Collected data entries:
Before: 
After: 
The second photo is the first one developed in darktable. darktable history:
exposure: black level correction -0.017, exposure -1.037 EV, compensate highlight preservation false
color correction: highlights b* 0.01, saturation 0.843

» Problem statement:
Render every line of the data above as a numbered list, leaving out any blank lines.

» Right answer:
1. Before: 
2. After: 
3. The second photo is the first one developed in darktable. darktable history:
4. exposure: black level correction -0.017, exposure -1.037 EV, compensate highlight preservation false
5. color correction: highlights b* 0.01, saturation 0.843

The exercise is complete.